* [DATASET]:
........
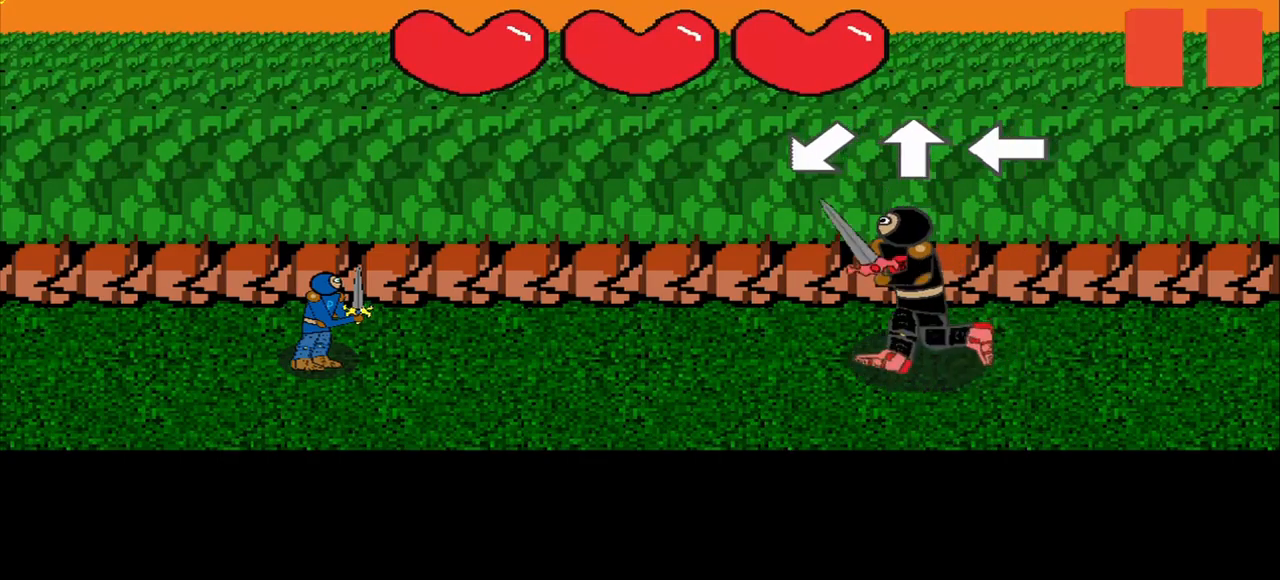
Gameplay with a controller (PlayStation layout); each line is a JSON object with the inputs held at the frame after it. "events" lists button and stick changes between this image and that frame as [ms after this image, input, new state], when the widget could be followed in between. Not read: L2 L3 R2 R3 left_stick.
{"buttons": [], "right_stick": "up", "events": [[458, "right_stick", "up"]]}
........
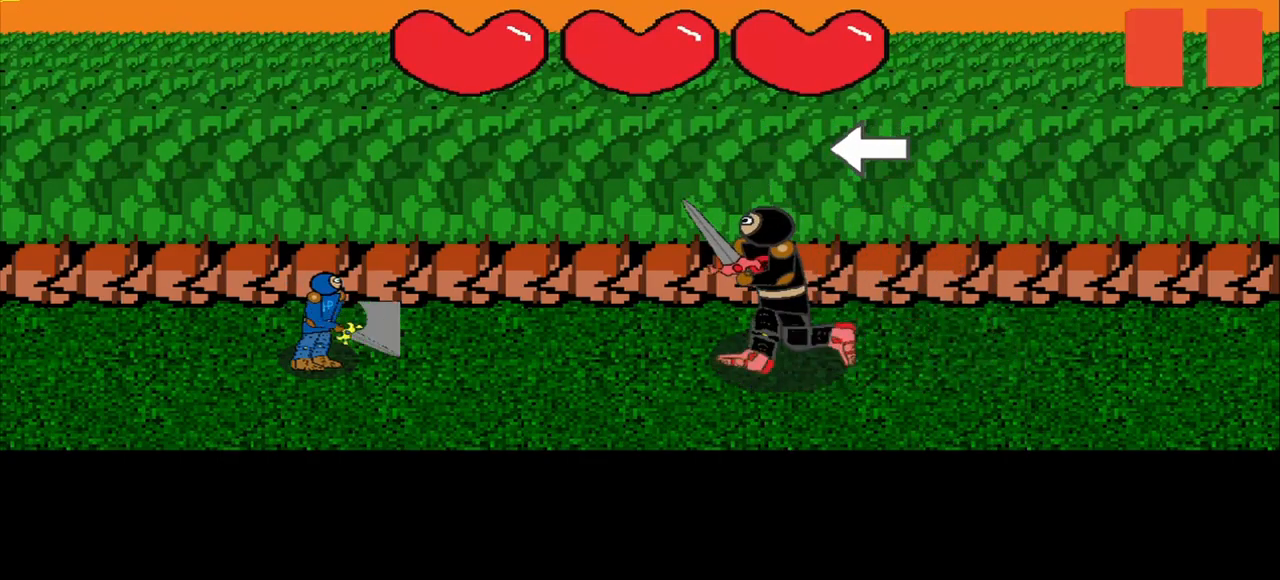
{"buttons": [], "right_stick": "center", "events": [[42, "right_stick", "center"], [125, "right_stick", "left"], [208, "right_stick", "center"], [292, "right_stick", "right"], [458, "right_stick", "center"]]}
........
* [TASK TO COMPLETE]: Going through the listing above, copy out every line that has the string "buttons".

* [SOLUTION TO THIS PROBLEM]:
{"buttons": [], "right_stick": "up", "events": [[458, "right_stick", "up"]]}
{"buttons": [], "right_stick": "center", "events": [[42, "right_stick", "center"], [125, "right_stick", "left"], [208, "right_stick", "center"], [292, "right_stick", "right"], [458, "right_stick", "center"]]}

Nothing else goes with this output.